Plain-text sources for the document
■ ■ ■
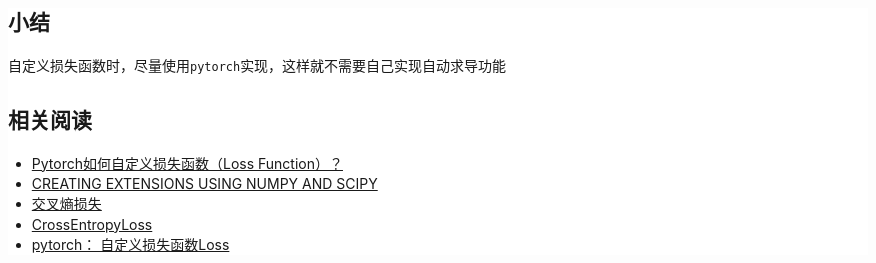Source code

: ## 小结

自定义损失函数时，尽量使用`pytorch`实现，这样就不需要自己实现自动求导功能

## 相关阅读

* [Pytorch如何自定义损失函数（Loss Function）？](https://www.zhihu.com/question/66988664/answer/247952270)
* [CREATING EXTENSIONS USING NUMPY AND SCIPY](https://pytorch.org/tutorials/advanced/numpy_extensions_tutorial.html)
* [交叉熵损失](https://blog.zhujian.life/posts/2626bec3.html)
* [CrossEntropyLoss](https://pytorch.org/docs/stable/nn.html#crossentropyloss)
* [pytorch： 自定义损失函数Loss](https://blog.csdn.net/xholes/article/details/81413620)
■ ■ ■
- ABOUT THIS TASK: Output these lines as a numbered list, omitting blank lines and pictures.

- RESPONSE AREA:
1. Source code
2. : ## 小结
3. 自定义损失函数时，尽量使用`pytorch`实现，这样就不需要自己实现自动求导功能
4. ## 相关阅读
5. * [Pytorch如何自定义损失函数（Loss Function）？](https://www.zhihu.com/question/66988664/answer/247952270)
6. * [CREATING EXTENSIONS USING NUMPY AND SCIPY](https://pytorch.org/tutorials/advanced/numpy_extensions_tutorial.html)
7. * [交叉熵损失](https://blog.zhujian.life/posts/2626bec3.html)
8. * [CrossEntropyLoss](https://pytorch.org/docs/stable/nn.html#crossentropyloss)
9. * [pytorch： 自定义损失函数Loss](https://blog.csdn.net/xholes/article/details/81413620)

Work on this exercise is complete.